- _Exercises to complete_
a. In the passage on symplectic cobordisms, explain why the cobordisms in the two later theorems can also be obtained by the techniques of Avdek's cited work. Answer in one to three sentences.
b. Update the symplectic-cobordism passage: give everything from "Given a symplectomorphism" down to "the data $(\Sigma,\omega,\phi)$." again, with "construction" replaced by "procedure".

Given a symplectomorphism $\phi$ of $(\Sigma,\omega)$, equal to the identity
near $\partial\Sigma$, one can, following a construction of Thurston
and Winkelnkemper \cite{MR0375366} or rather its adaption to higher
dimensions by Giroux \cite{MR1957051},
associate a $(2n+1)$-dimensional contact manifold
$M_{(\Sigma,\omega,\phi)}$ to the data $(\Sigma,\omega,\phi)$.
\parskip 0pt
The main result of the present paper is part of the author's thesis
\cite{Klukas-Thesis}.
%
\begin{thm}
\label{thm:stein-monoid}
Given two symplectomorphisms $\phi_0$ and $\phi_1$ of $(\Sigma,\omega)$,
equal to the identity near the boundary $\partial\Sigma$, there
is an exact symplectic cobordism whose negative end equals the disjoint union of the contact manifolds $M_{(\Sigma,\omega,\phi_0)}$ and $M_{(\Sigma,\omega,\phi_1)}$, and whose positive end
equals $M_{(\Sigma,\omega,\phi_0 \circ \phi_1)}$. If, in addition, the page $(\Sigma,\omega)$ is a Weinstein manifold, then so is the cobordism.
\end{thm}
%
For $n=1$ the above statement is due to Baker--Etnyre--van Horn-Morris~\cite{2010arXiv1005.1978B} and,
independently, Baldwin~\cite{MR2923174}. The general case of Theorem~\ref{thm:stein-monoid} was
independently obtained by Avdek in \cite{2012arXiv1204.3145}*{Theorem 1.9}, where the cobordism is associated with
a so-called \textit{Liouville connected sum}. In \cite{Klukas-Thesis} I observed that the cobordism
in Theorem~\ref{thm:stein-monoid} can also be understood as result of the attachment of a
\textit{generalized symplectic $1$-handle} of the form $D^1 \times N(\Sigma)$, where $N(\Sigma)$ denotes a
vertically invariant neighborhood of the symplectic hypersurface $\Sigma$. So do the cobordisms
in Theorem~\ref{thm:balanced fibration} and Theorem~\ref{cor:symplectic fibration}. Hence they can also be obtained
by the techniques used in \cite{2012arXiv1204.3145} (see \cite{2012arXiv1204.3145}*{Section 8.3.1}).

- _Provided data_
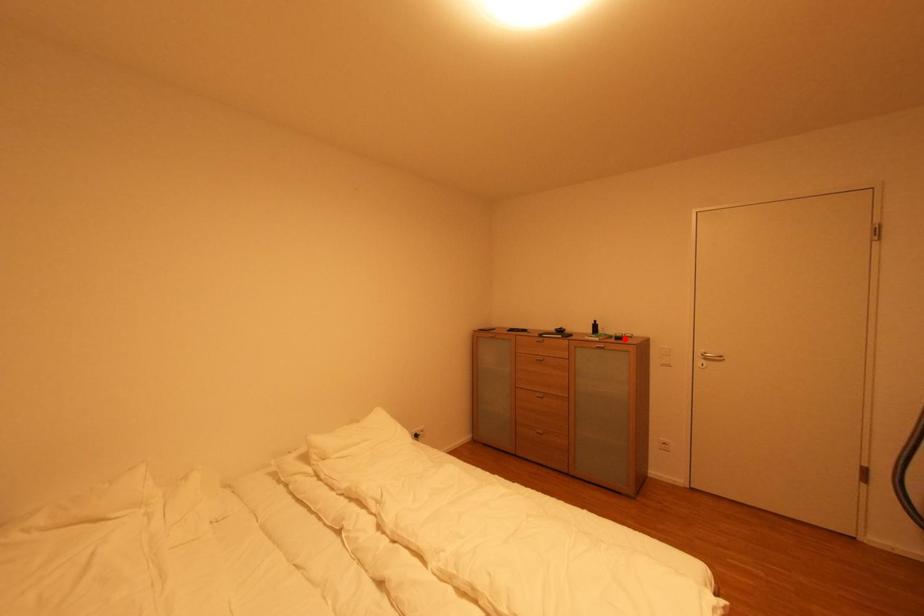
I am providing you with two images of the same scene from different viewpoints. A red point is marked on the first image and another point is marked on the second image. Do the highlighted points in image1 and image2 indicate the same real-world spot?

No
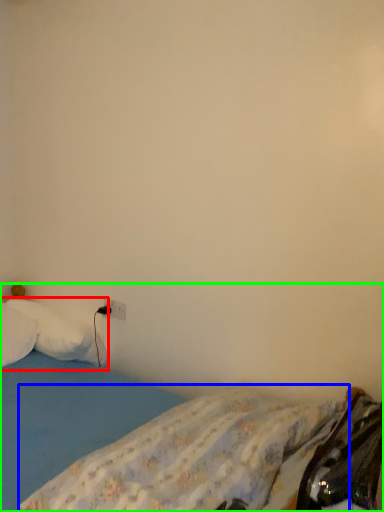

- _Results by task_
a. The cobordism in the main theorem can be understood as the result of attaching a generalized symplectic 1-handle of the form D^1 × N(Σ). Here N(Σ) is a vertically invariant neighborhood of the symplectic hypersurface Σ. The cobordisms in the two later theorems arise the same way, so they can also be obtained by the techniques of that work.

b.
Given a symplectomorphism $\phi$ of $(\Sigma,\omega)$, equal to the identity
near $\partial\Sigma$, one can, following a procedure of Thurston
and Winkelnkemper \cite{MR0375366} or rather its adaption to higher
dimensions by Giroux \cite{MR1957051},
associate a $(2n+1)$-dimensional contact manifold
$M_{(\Sigma,\omega,\phi)}$ to the data $(\Sigma,\omega,\phi)$.